El pueblo palestino tenía y tiene sobradas razones para rebelarse. Pero sólo un castrati moral justificaría la crueldad citada aludiendo a la ocupación israelí o aireando causas nacionales. De gris o de marrón, un cabrón es un cabrón, se cantaba en otra época, y desnudos igual: blanco, negro o amarillo, un mal bicho es un mal bicho.

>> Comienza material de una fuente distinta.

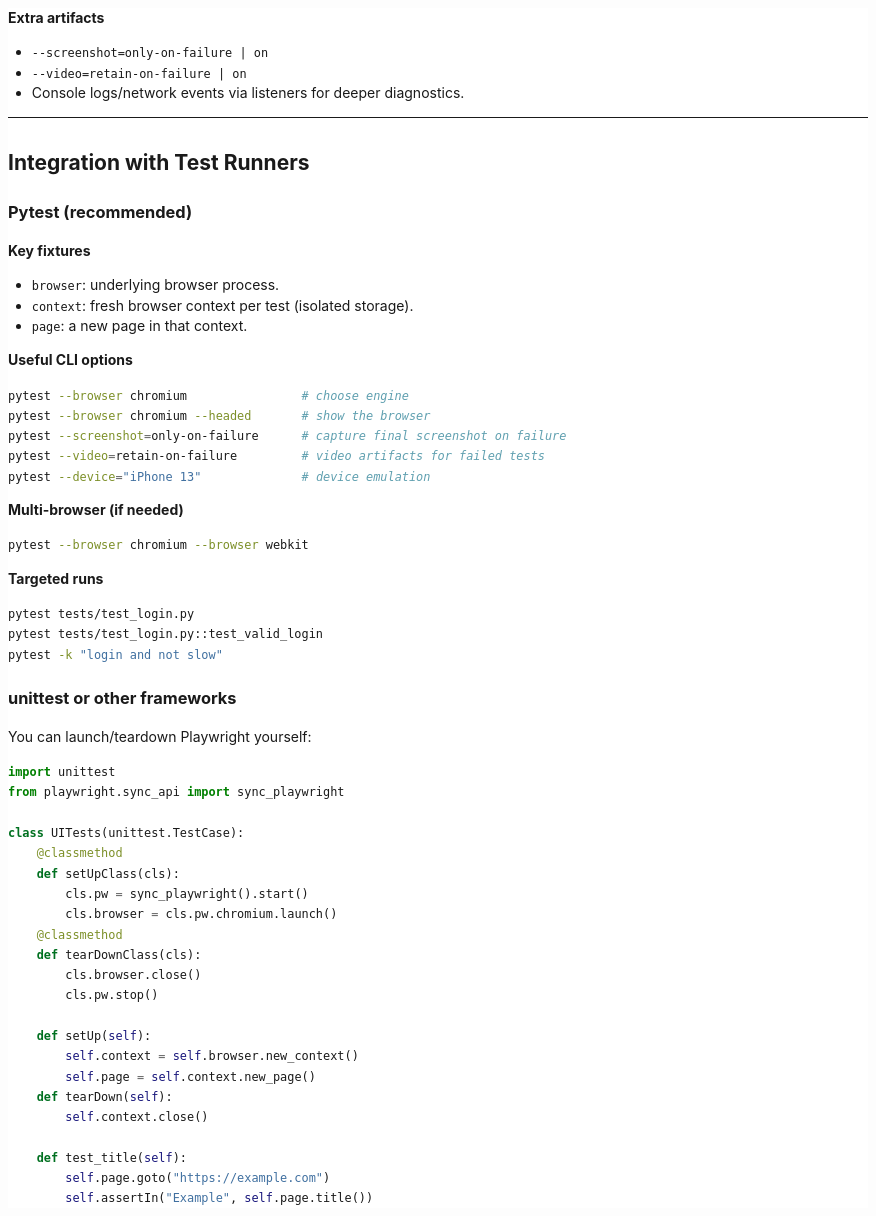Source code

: **Extra artifacts**
- `--screenshot=only-on-failure | on`
- `--video=retain-on-failure | on`
- Console logs/network events via listeners for deeper diagnostics.

---

## Integration with Test Runners

### Pytest (recommended)

**Key fixtures**
- `browser`: underlying browser process.
- `context`: fresh browser context per test (isolated storage).
- `page`: a new page in that context.

**Useful CLI options**
```bash
pytest --browser chromium                # choose engine
pytest --browser chromium --headed       # show the browser
pytest --screenshot=only-on-failure      # capture final screenshot on failure
pytest --video=retain-on-failure         # video artifacts for failed tests
pytest --device="iPhone 13"              # device emulation
```

**Multi-browser (if needed)**
```bash
pytest --browser chromium --browser webkit
```

**Targeted runs**
```bash
pytest tests/test_login.py
pytest tests/test_login.py::test_valid_login
pytest -k "login and not slow"
```

### unittest or other frameworks

You can launch/teardown Playwright yourself:
```python
import unittest
from playwright.sync_api import sync_playwright

class UITests(unittest.TestCase):
    @classmethod
    def setUpClass(cls):
        cls.pw = sync_playwright().start()
        cls.browser = cls.pw.chromium.launch()
    @classmethod
    def tearDownClass(cls):
        cls.browser.close()
        cls.pw.stop()

    def setUp(self):
        self.context = self.browser.new_context()
        self.page = self.context.new_page()
    def tearDown(self):
        self.context.close()

    def test_title(self):
        self.page.goto("https://example.com")
        self.assertIn("Example", self.page.title())
```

Ahora hay muchos malos bichos en el Índico. Y, si en vez de gure arrantzaleak, los pescadores atacados fueran otros -o meramente españoles- quizás abundaría aquí esa exculpación con la que nos flagelamos, siempre, claro, en cuerpo ajeno: nosotros, los ricos, somos malísimos; ellos, los pobres, hacen trastadas porque los obligamos a ello. Todos los negritos tienen hambre y frío. Vaya usted a Bermeo con ese estribillo de Glutamato Ye-Ye, a ver cómo lo corea el paisanaje.

Es necesario concretar la culpa occidental. Pero cuando unos piratas ametrallan la imagen de la Virgen; violan a otra virgen, ésta real y de once años; abusan de otra chica recién parida y tiran sus medicinas al mar mientras se desangra; y tratan a los secuestrados como a ratas al tiempo que humillan y engañan a sus familias, el verdadero racismo es concluir que tanta maldad sólo tiene un origen económico. De ese modo le negamos al negro -¡el buen salvaje!- la capacidad de ser tan canalla como el blanco. Lo cual, paradójicamente, es considerarlo un ser humano demediado.